Wild Is the Wind

Hollywood's finest director of actresses met the great Italian film diva in Wild Is the Wind. Magnani's quicksilver passions adapted interestingly to the world of American melodrama, while her costar, Anthony Quinn, had a passing acquaintance with Italian neorealism in Fellini's La Strada. In this film, set (and shot on location) in the extreme heat and cold of the Nevada plains, Gino (Quinn), a wealthy Nevada sheeprancher, brings over his late wife's sister (Magnani) from Italy as his bride in the vain hope of recreating his first marriage. (It is a strange kind of type-casting that has Magnani involved in the resurrection of a dead spouse in both of tonight's films.) Her robust humor and rowdy sensuality make her loneliness and isolation all the more poignant as she embarks on an affair with ranch-hand Anthony Franciosa; she has something in common with the doomed animals, as Cukor's direction makes clear.
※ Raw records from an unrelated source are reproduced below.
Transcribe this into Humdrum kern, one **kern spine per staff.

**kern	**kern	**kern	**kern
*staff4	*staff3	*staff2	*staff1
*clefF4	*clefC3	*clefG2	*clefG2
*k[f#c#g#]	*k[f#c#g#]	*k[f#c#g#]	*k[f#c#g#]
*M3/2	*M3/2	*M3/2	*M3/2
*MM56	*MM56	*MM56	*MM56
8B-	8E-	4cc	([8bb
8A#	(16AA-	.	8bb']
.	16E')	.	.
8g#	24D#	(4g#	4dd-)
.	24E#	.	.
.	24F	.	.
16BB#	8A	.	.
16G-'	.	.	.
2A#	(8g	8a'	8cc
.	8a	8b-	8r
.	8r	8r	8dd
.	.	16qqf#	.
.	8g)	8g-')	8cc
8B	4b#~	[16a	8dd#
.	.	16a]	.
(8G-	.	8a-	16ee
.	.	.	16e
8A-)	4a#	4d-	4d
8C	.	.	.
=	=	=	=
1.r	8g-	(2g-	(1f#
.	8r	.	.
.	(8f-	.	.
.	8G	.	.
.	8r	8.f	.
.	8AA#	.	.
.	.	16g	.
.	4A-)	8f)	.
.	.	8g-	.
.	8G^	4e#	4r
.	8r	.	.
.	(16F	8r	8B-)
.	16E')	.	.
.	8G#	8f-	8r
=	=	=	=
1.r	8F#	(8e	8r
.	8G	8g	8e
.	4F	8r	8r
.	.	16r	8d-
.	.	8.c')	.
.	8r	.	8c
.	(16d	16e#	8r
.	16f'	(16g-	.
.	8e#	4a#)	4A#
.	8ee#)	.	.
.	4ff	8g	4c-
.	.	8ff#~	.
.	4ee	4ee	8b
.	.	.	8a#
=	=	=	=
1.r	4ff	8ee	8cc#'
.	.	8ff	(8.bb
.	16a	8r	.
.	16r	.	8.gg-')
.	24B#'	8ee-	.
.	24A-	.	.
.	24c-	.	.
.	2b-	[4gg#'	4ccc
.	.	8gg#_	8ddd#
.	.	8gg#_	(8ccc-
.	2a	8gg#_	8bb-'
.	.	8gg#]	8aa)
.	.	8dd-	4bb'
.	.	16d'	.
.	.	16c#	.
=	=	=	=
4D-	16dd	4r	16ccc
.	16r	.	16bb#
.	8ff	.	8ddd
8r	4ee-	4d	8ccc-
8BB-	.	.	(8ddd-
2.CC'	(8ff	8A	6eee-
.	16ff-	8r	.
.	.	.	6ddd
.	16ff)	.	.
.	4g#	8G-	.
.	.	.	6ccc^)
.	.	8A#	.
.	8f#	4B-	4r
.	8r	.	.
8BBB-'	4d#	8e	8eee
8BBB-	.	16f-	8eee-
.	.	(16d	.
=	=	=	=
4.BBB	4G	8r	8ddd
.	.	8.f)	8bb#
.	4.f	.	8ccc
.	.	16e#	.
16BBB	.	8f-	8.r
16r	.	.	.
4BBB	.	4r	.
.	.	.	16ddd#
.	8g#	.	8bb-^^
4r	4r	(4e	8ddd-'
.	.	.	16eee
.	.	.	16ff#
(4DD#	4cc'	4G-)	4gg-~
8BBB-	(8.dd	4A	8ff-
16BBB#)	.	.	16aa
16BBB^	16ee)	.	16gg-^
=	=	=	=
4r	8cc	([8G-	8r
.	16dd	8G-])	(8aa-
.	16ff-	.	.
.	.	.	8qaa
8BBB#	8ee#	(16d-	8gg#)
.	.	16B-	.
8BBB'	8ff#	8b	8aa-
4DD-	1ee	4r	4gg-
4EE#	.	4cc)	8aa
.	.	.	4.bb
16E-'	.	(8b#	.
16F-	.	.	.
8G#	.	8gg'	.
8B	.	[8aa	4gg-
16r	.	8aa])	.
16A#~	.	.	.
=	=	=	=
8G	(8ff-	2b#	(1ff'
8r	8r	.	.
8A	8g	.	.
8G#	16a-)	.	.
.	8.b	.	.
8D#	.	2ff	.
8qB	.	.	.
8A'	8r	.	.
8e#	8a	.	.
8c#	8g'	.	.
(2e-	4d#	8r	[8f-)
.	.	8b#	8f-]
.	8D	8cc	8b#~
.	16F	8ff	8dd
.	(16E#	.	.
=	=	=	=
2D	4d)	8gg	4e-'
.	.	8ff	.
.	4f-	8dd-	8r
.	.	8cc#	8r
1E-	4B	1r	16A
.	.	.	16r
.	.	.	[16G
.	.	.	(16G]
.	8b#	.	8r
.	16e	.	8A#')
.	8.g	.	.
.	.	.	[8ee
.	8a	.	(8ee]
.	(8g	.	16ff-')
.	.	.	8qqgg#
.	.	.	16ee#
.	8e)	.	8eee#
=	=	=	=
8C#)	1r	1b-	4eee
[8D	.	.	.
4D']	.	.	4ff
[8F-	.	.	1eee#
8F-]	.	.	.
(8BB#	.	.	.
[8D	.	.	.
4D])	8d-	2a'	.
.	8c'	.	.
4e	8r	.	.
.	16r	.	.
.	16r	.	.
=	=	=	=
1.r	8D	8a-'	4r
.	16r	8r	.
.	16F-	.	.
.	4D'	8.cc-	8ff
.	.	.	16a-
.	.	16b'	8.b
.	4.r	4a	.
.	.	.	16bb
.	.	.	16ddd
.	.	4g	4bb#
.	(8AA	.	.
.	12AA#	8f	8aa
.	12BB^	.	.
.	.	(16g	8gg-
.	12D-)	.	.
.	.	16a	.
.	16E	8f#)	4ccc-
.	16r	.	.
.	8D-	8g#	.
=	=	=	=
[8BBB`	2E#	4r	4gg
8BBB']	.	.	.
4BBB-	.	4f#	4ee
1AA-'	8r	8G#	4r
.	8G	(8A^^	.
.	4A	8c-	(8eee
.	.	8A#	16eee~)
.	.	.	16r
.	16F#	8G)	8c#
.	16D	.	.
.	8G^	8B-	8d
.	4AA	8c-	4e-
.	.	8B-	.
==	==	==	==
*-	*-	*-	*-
For her second American film, Magnani received her second Oscar nomination, in a performance described by Gordon Gow, in Hollywood in the Fifties, as "rich in those small details she endows with the complete illusion of spontaneity, whether exploding with mirth at the sight of a paper cup emerging from a coffee machine or expressing a swift and sympathetic concern for a lassoed stallion as it tumbles to the ground."